→ TASK GOAL:
What follows is a listing; repeat exactly, and only, its lines from the one holding "Jakt- og Fiskesenteret" through the last, leaving any pictures out.

→ AVAILABLE DATA:
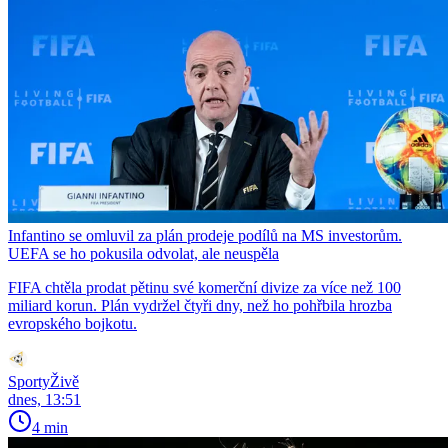
Infantino se omluvil za plán prodeje podílů na MS investorům.
UEFA se ho pokusila odvolat, ale neuspěla
FIFA chtěla prodat pětinu své komerční divize za více než 100
miliard korun. Plán vydržel čtyři dny, než ho pohřbila hrozba
evropského bojkotu.
SportyŽivě
dnes, 13:51
4 min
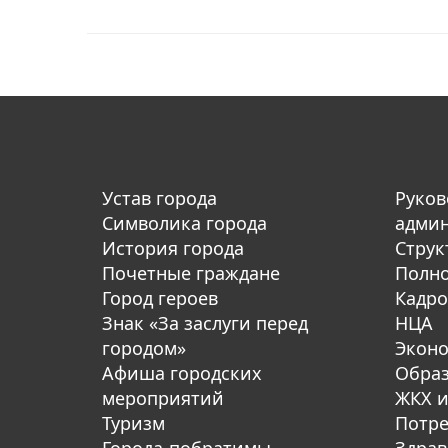
Устав города
Руков
Символика города
адми
История города
Струк
Почетные граждане
Полн
Город героев
Кадро
Знак «За заслуги перед
НЦА
городом»
Экон
Афиша городских
Обра
мероприятий
ЖКХ и
Туризм
Потре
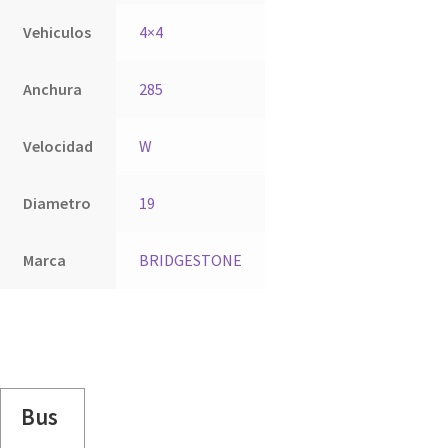
Vehiculos
4×4
Anchura
285
Velocidad
W
Diametro
19
Marca
BRIDGESTONE
Bus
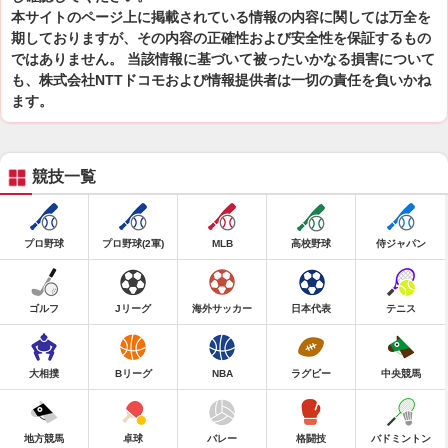
本サイトのページ上に掲載されている情報の内容に関しては万全を
期しておりますが、その内容の正確性および安全性を保証するもの
ではありません。 当該情報に基づいて被ったいかなる損害について
も、株式会社NTTドコモおよび情報提供者は一切の責任を負いかね
ます。
競技一覧
プロ野球
プロ野球(2軍)
MLB
高校野球
侍ジャパン
ゴルフ
Jリーグ
海外サッカー
日本代表
テニス
大相撲
Bリーグ
NBA
ラグビー
中央競馬
地方競馬
卓球
バレー
格闘技
バドミントン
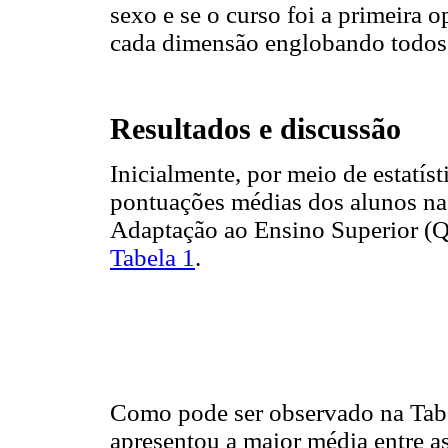
sexo e se o curso foi a primeira 
cada dimensão englobando todos 
Resultados e discussão
Inicialmente, por meio de estatísti
pontuações médias dos alunos na
Adaptação ao Ensino Superior (
Tabela 1
.
Como pode ser observado na Tabel
apresentou a maior média entre a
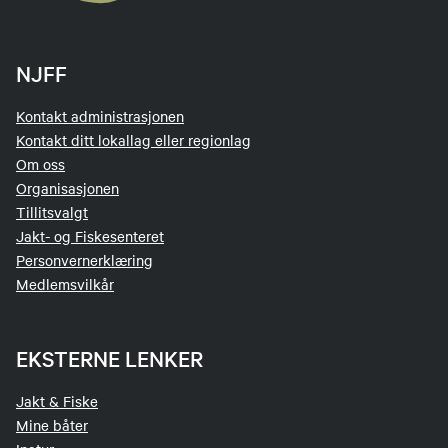
NJFF
Kontakt administrasjonen
Kontakt ditt lokallag eller regionlag
Om oss
Organisasjonen
Tillitsvalgt
Jakt- og Fiskesenteret
Personvernerklæring
Medlemsvilkår
EKSTERNE LENKER
Jakt & Fiske
Mine båter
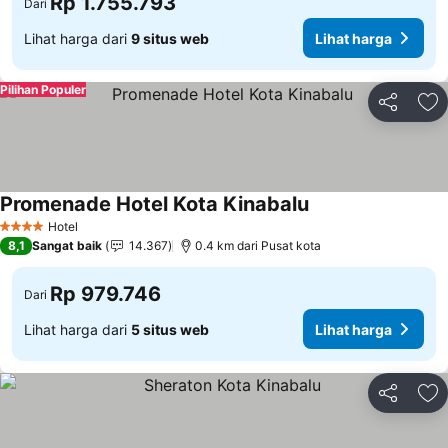
Rp 1.755.793
Dari
Lihat harga dari
9 situs web
Lihat harga
Pilihan Populer
Bagikan
Ta
Promenade Hotel Kota Kinabalu
Lihat harga
Hotel
4 Bintang
8,1
Sangat baik
14.367
0.4 km dari Pusat kota
Rp 979.746
Dari
Lihat harga dari
5 situs web
Lihat harga
Bagikan
Ta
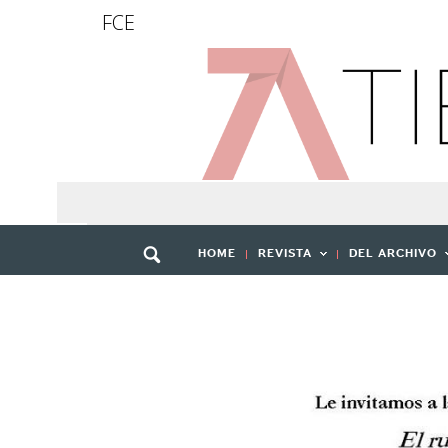
FCE
HOME
REVISTA
DEL ARCHIVO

→ RESPONSE AREA:
Jakt- og Fiskesenteret
Personvernerklæring
Medlemsvilkår
EKSTERNE LENKER
Jakt & Fiske
Mine båter
Rp 1.755.793
Dari
Lihat harga dari
9 situs web
Lihat harga
Pilihan Populer
Bagikan
Ta
Promenade Hotel Kota Kinabalu
Lihat harga
Hotel
4 Bintang
8,1
Sangat baik
14.367
0.4 km dari Pusat kota
Rp 979.746
Dari
Lihat harga dari
5 situs web
Lihat harga
Bagikan
Ta
FCE
HOME
REVISTA
DEL ARCHIVO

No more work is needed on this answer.